Los Angeles, CA — In late April, a Los Angeles Police Department detention officers were relieved of duty after the death of inmate Wakiesha Wilson. Roughly two years ago, Wakiesha was wrongly put into isolation, where she would later hang herself using the cloth that was in the room.
The officer who was fired for failing to give an inmate the proper medical attention necessary. Reaunna Bratton was on thin ice at the time of the incident. Just six months earlier, Bratton was suspended for 22 days for failing to check on the welfare of inmates on the second floor. The cell that was being used for Wilson’s isolation and eventual suicide just happened to be on the second floor. According to security tapes from the jail, Bratton and another officer walked past the cell, where Bratton was slumped on the floor. A few minutes went by, then a third officer arrived at the cell and began to give Wilson the necessary medical attention.

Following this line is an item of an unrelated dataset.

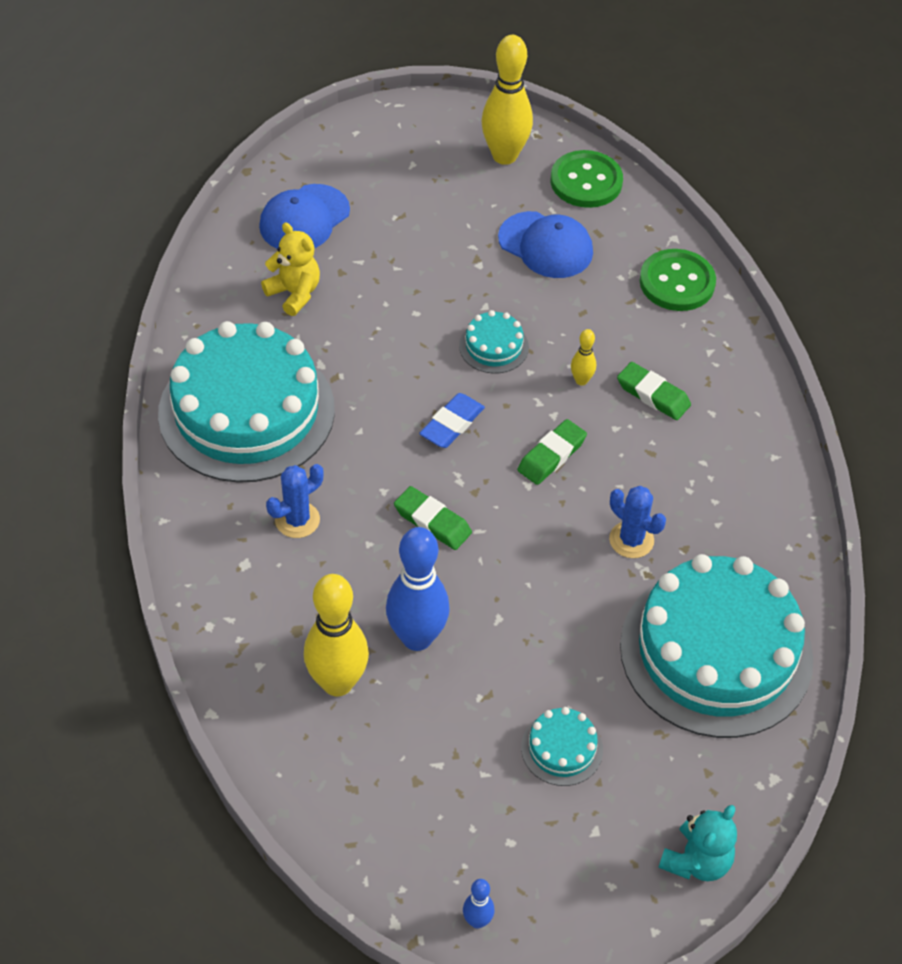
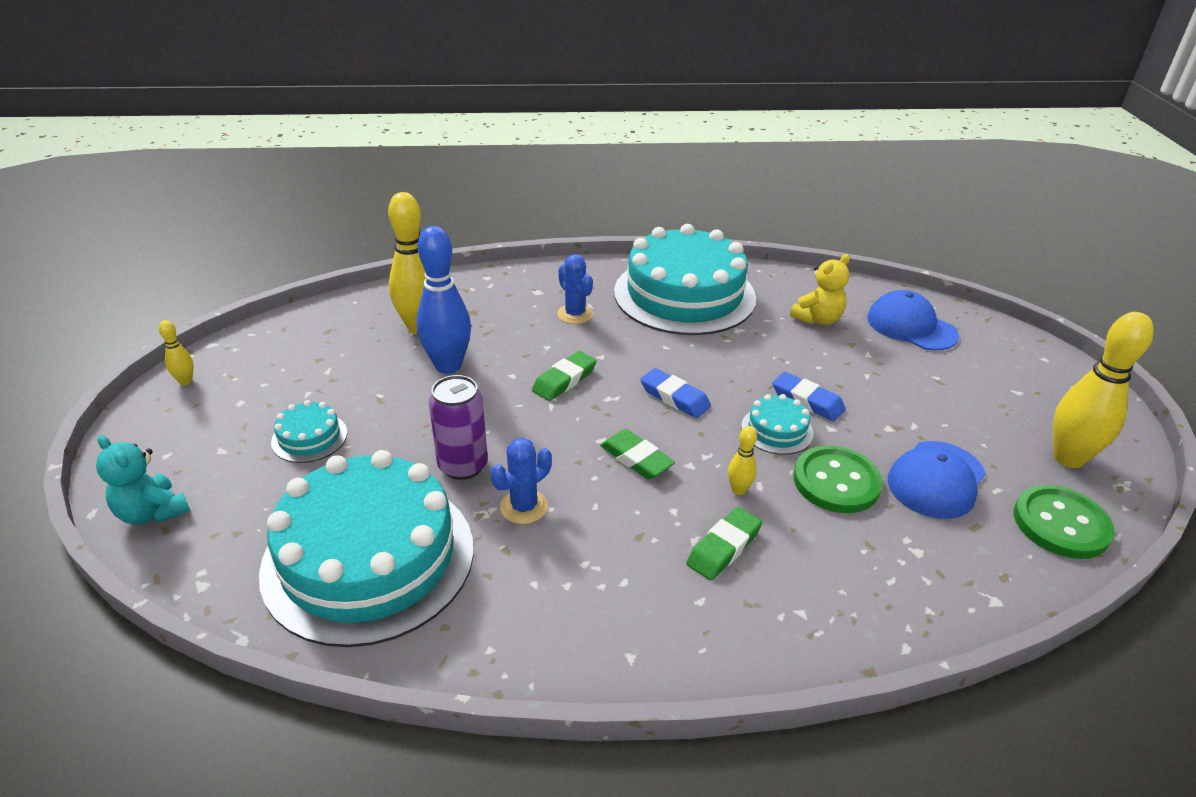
camera: 95 degrees right, 15 degrees down
blue bowling pin [463,879,494,929] -> yellow bowling pin [159,320,194,385]
green button [640,249,716,311] -> green button moved to [793,445,883,513]
none -> purple can [429,375,488,480]
none -> blue eraser [772,372,846,421]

Wilson’s family, her mother, and son filed a wrongful death lawsuit against the city of LA in December 2017. The city settled for $298,000, but withheld information that the detention officer was fired. This information could have been used by Wilson’s legal team during the civil trial.
What’s Yosi’s Take?
I am not surprised that the LAPD settled with the family of Wakiesha Wilson. Reaunna Bratton was beyond negligent in her actions on the day of Wilson’s death. There was evidence that Bratton had improperly isolated Wilson in an individual cell upstairs on the day of Wilson’s death, in violation of jail policies. Furthermore, an internal affairs file also revealed that Bratton had been suspended for 22 days six months before Wilson’s death. The suspension was due to the fact that she failed to check on the wellbeing of inmates housed in second floor cells, like the one Wilson was in on the day she died.

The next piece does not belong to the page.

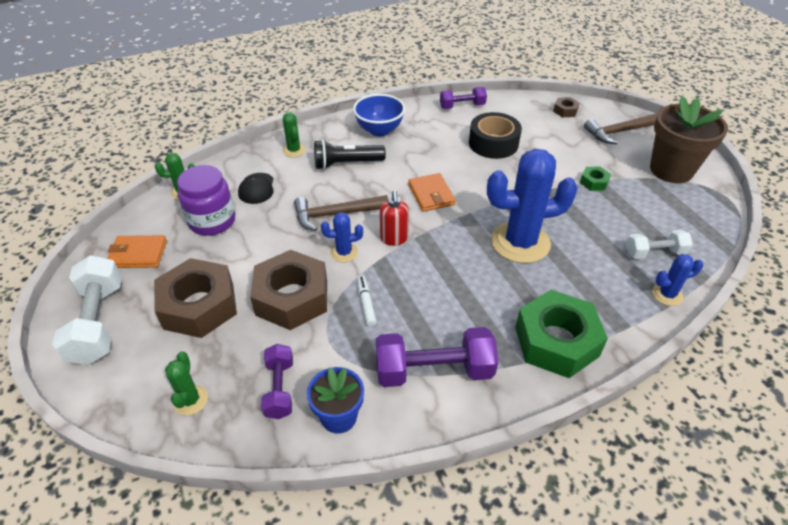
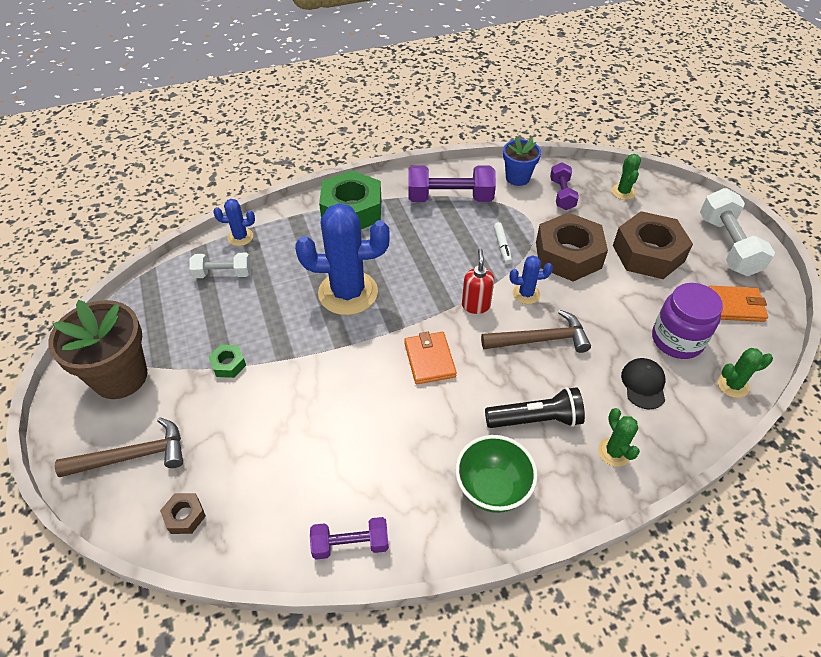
camera: 175 degrees left, 5 degrees up
blue bowl [353,94,405,136] -> green bowl [455,435,538,513]
black tape [469,112,522,159] -> none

We have a situation where an officer was already suspended for improperly supervising inmates. This means that the prison was already on notice that Bratton had issues complying with her job duties, yet they continued to allow her to supervise inmates like Wilson. I would have fired Bratton and not have put her in a position to be negligent like she was on the day Wilson committed suicide. Wilson’s family had a very strong case against Bratton and the LAPD and it was the right move by the LAPD to settle this case and not go to trial.